RailsActualité du jour, enfin, avec le grand "big bang" ferroviaire... Des démarches de concertation ont été mises en œuvre, institutionnalisées ou volontaires. Les premières répondent souvent à des objectifs de moyens. Les autres, comme les "Clubs" que nous aidons à animer, tentent, sans doute imparfaitement, de contribuer, par la pédagogie mutuelle, au renforcement d'une confiance réciproque. Ces changements profonds des services ferroviaires sont a priori justifiés par des objectifs de bien-être collectif, ou de service public, si l'on préfère ce terme: - la mise en service du TGV Rhin-Rhône, qui transformera les territoires désormais reliés entre eux (il suffit de constater l'enthousiasme des Belfortains et le renforcement à venir des synergies entre Alsace, Franche-Comté et Bourgogne, sans oublier la Suisse et l'Allemagne voisines pour s'en convaincre); - le programme de travaux engagé pour accompagner la croissance du transport public et répondre aux défaillances (a-t-on déjà oublié les ruptures en série des caténaires ?); - au "cadencement" retenu comme solution pour optimiser l'occupation du réseau ferroviaire.

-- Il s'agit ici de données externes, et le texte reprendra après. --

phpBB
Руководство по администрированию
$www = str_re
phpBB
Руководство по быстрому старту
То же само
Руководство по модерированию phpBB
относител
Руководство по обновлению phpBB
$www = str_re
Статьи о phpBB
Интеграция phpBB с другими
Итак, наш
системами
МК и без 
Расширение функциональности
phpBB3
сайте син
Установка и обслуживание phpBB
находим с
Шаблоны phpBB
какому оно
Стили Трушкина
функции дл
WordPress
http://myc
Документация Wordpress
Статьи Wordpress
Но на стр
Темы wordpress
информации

Là encore, la pédagogie a peut-être manqué vers le plus grand nombre des relais d'opinion. Mais sans doute la défiance facile a-t-elle également généré les malentendus et les a-prioris entre les parties... "Pourquoi expliquer des contraintes d'expert à des utilisateurs par nature néophytes qui, in fine, n'y comprendront rien, ou ne voudront pas comprendre" ? Et "pourquoi faire part de nos préoccupations à des technocrates qui, de toutes façons, n'ont que faire de nos enjeux" ? Pourtant, de part et d'autre, on trouve de nombreux témoignages de bon sens et d'intelligence. Là encore, l'expérience prouve que la confiance mutuelle et la collaboration sont les clés du succès collectif, même s'il faut pour cela accepter les différences de point de vue et trouver des voies médianes, parfois moins brillantes conceptuellement mais tellement mieux partagées et appropriées.

 

L'envie, la jalousie et la défiance systématique sont des comportements frileux d'enfants gâtés, qui comptent sur leur propre patrimoine, à titre individuel ou familial, ou à titre collectif, lorsque des mécanismes de rente, d'appropriation ou de redistribution, selon le point de vue adopté, permettent de "mutualiser" la richesse. Le pays est endetté au-delà du raisonnable, et beaucoup d'entreprises françaises sont en situation de grande fragilité. Il serait temps de siffler la fin de la récréation, ou de faire sonner le réveil, pour passer de la cour des écoles au chemin de la responsabilité individuelle et collective.

 

1. Alain PEYREFITTE. "La société de confiance. Essais sur les origines du développement". Odile Jacob, 1995, en poche depuis 2005.

2. Yann ALGAN Pierre CAHUC. "La Société de défiance. Comment le modèle social français s'autodétruit". Collection du Cepremap. 2007. En libre téléchargement sur internet.

3. François DUPUY. "Lost in management". Seuil, 2011.